La cour du Mac était noire de monde en cette soirée d’inauguration, quatre fois plus de monde qu’attendu ! Autant dire que l’accès à l’exposition (et au buffet…) ont été complètement pris d’assaut, il a fallu patienter un bon moment ! Auparavant, prise de parole surprise au son de « Macron démission » par une vingtaine de jeunes gens munis de banderoles CGT Spectacle et Snap (Syndicat national des artistes plasticiens), dénonçant la réforme des retraites, mais aussi la paupérisation et le mépris que subissent aujourd’hui les écoles d’art et leurs étudiant·e·s. Pas d’occupation du Mac néanmoins, le maire Benoît Payan a pu ensuite faire l’éloge de celles et ceux qui ont œuvré pour la rénovation du musée.

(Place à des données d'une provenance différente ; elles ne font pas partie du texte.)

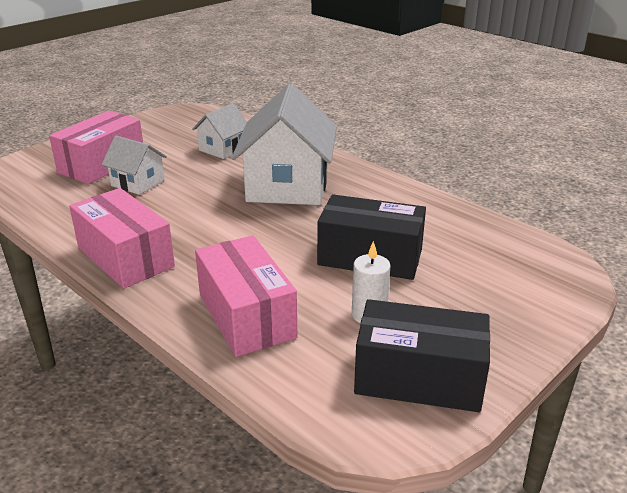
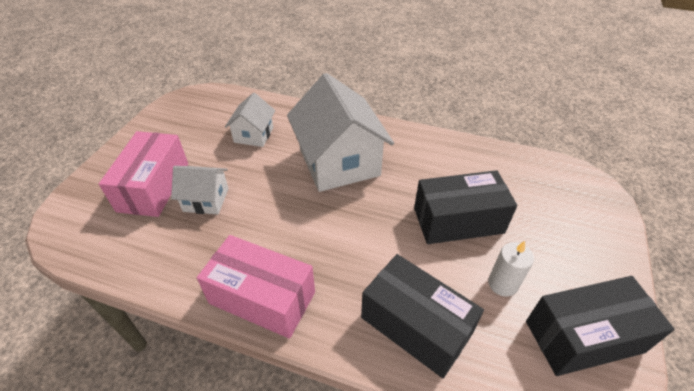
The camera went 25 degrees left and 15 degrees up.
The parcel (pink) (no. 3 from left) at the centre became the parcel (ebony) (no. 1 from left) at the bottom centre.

Et annoncé le nom de sa nouvelle directrice : Stéphanie Airaud, nourrie de sa longue expérience du Mac Val, à Vitry-sur-Seine. Se ménageant un cercle dans le nouveau hall, au milieu d’un public compact, cette soirée d’inauguration s’est terminée par une danse sexuellement suggestive, interprétée par six danseur·euse·s de (La)Horde, Ballet national de Marseille. M.V.